At the event, moderated by Professor Carol Steiker ’86—who is the Henry J. Friendly Professor of Law at HLS—Judges Michael Boudin ’64, Pierre Leval ’63, Jon Newman, and Richard Posner ’62, together with HLS Professors Todd Rakoff ’75 and Dan Coquillette ’71, joined Dorsen to share personal memories of Friendly and to discuss his accomplishments and legacy.
Dorsen said that writing the book was a “trial and error” process that involved reading every opinion, article and comment Friendly ever wrote, in addition to voting memos, briefs and other correspondence.
The introduction to the book was written by Posner, who is a judge on the Court of Appeals for the Seventh Circuit and a senior lecturer at the University of Chicago Law School. Posner said he is typically wary of judicial biographies because they are often written so long after the subject’s death that they lack personal recollections. But Dorsen, he said, was able to talk to people who knew Friendly, painting a “vivid picture” of his personality and conveying little-known details about the man, including both his depression and his “freewheeling character.”

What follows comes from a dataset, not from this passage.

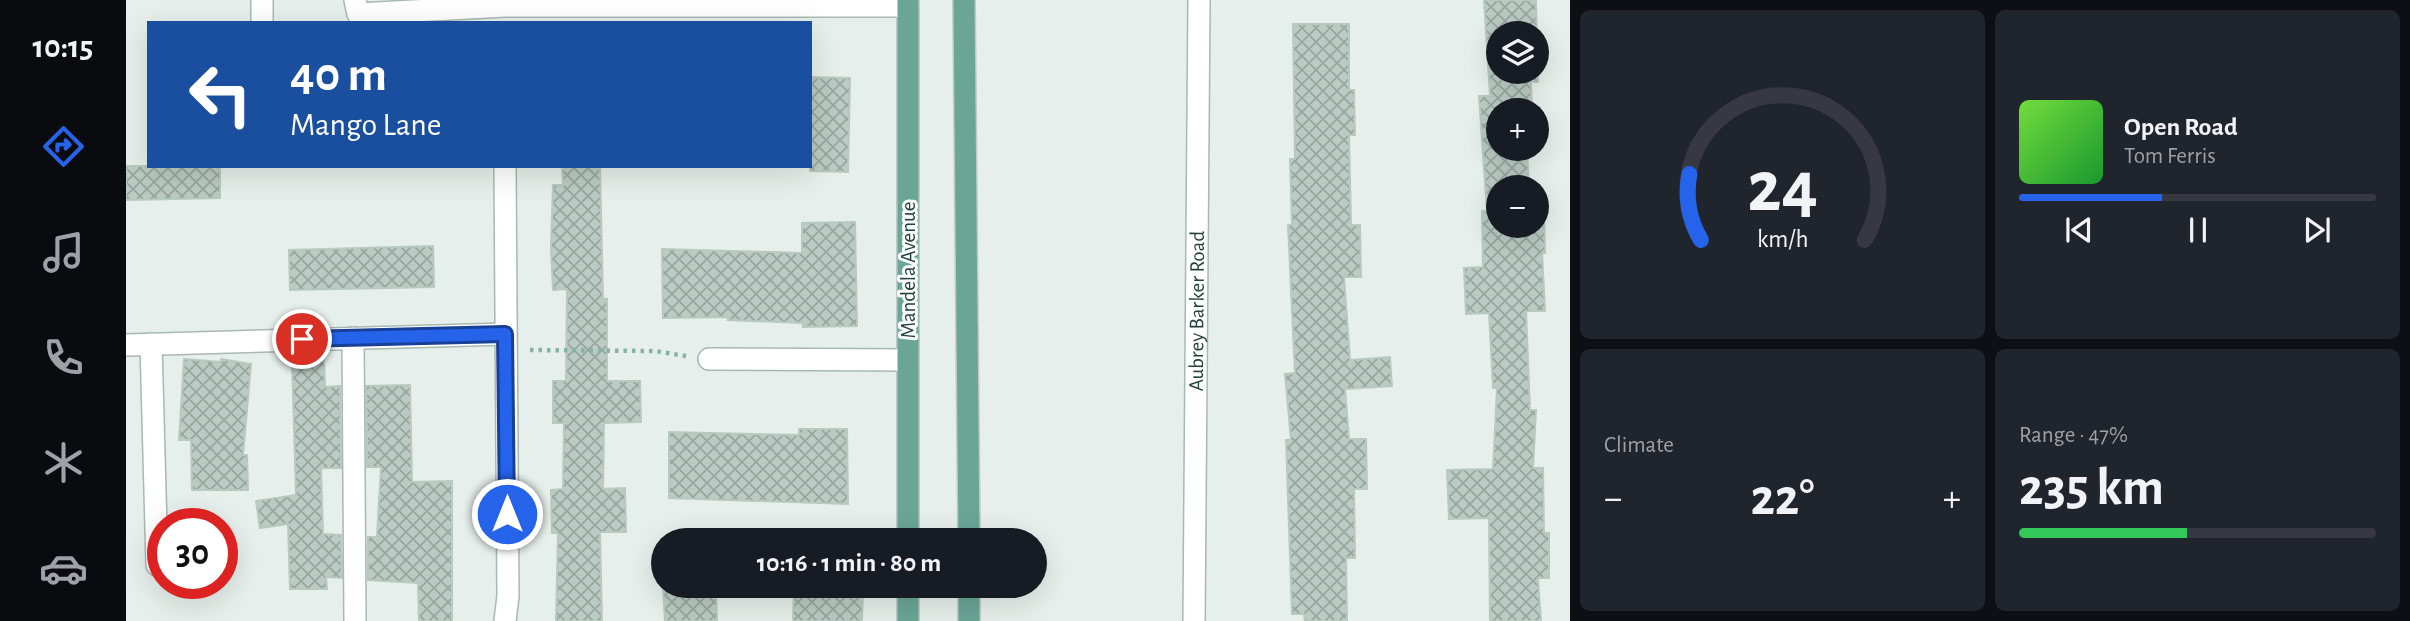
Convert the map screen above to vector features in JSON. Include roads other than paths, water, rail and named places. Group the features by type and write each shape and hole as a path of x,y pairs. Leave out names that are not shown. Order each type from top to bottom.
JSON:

“We all knew that Friendly was extraordinarily intelligent and such a great judge, but the biography conveys the fact that he was really a genius,” said Posner.
Newman said the book was one of the saddest he had read, in part due to its description of Friendly’s estranged relationship with two of his three children. “This is an absolutely brilliant mind, one of the great contributors to our law, but an incomplete human being,” Newman said.
Friendly, born in 1903, graduated summa cum laude from Harvard College in 1923. He received his J.D. in 1927 from Harvard Law School, also summa cum laude, with the highest numerical average earned in the 20th century. He worked in private practice for three decades until he was appointed to the Court of Appeals for the Second Circuit in 1959. He died in 1986.
Given the backdrop of Harvard Law School at the time, Friendly’s academic success was “simply unbelievable,” said Coquillette, the Warren Visiting Professor of American Legal History. In the 1920s, Harvard Law School had a high student-faculty ratio, Coquillette said, and was in rough shape both financially and physically. The school failed over one-third of all first-year students, resulting in a stressful environment. On top of that, Friendly identified as Jewish at a time when the school had a quota on Jewish students.
Friendly’s extraordinary intelligence carried over into his time on the bench. After reading the briefs and appendices in a case, Leval said, Friendly would begin writing, as quickly as he would if he were copying a text. When he wanted a citation or quotation, he could simply pluck the exact volume he needed off the shelf, Leval said.
“Judge Friendly had all of law in his head, with an extraordinary understanding of the interrelationships between all the different doctrines” said Leval, a judge on the Court of Appeals for the Second Circuit, who clerked for Friendly for a year.
His genius, however, made him a tough supervisor, Leval said, unwilling to accept the work product of those less intelligent than he was.
“His basic idea was that you were there to work,” said Rakoff, another former Friendly clerk. “And his basic proposition was, show me you’re good.” According to Boudin, though, Friendly’s harsh manner simply reflected the “uncongratulatory” style of the period.
Still, both Rakoff and Leval said Friendly’s exacting standards were counterbalanced by the way he welcomed disagreement. If a clerk’s work was better than his, Friendly did not hesitate to scrap his own product, Rakoff said. On one occasion, Leval said, he disagreed with Friendly’s interpretation of two cases in a footnote. Trembling, he brought it up with the judge. To his surprise, the judge lit up, delighted to get disagreement from a clerk.
Despite Friendly’s work, it has been argued that he is fading into obscurity, Steiker said, and she asked the panel why that might be. According to Posner, Friendly had a dense writing style that has made him less quotable than other judges. But Friendly purposely eschewed pithy aphorism as a way to make his conclusions seem more compelling than they were, Leval argued.
“Judge Friendly always treated the issue in all of its full complexity and with an extremely incisive understanding of all of those complexities,” he said.
Or perhaps Friendly’s legacy has weakened because of his judicial methodology, Rakoff suggested. He did not fall into any theoretical camp and made his interpretive choices in context, Rakoff argued. But to some extent, academia now values a “monotextured” theoretical philosophy and Friendly does not fit this mold.
The panelists disagreed over the motivations behind Friendly’s judicial flexibility.
“To reach the result he needed to mold the law, he would pick and choose among the various approaches that would let him do that,” argued Dorsen.
By contrast, Leval said Friendly’s underlying philosophy held that different legal situations fundamentally required different legal approaches. Not all statutes, for example, should be interpreted in the same way. And in Posner’s view, Friendly simply did what all experienced judges should do.
“You see a case and you see there’s a sensible outcome,” Posner said. “The question is, can you reach that outcome without inflicting too much collateral damage, and usually you can.”
“Henry Friendly: Greatest Judge of His Era” was published in March by Harvard University Press.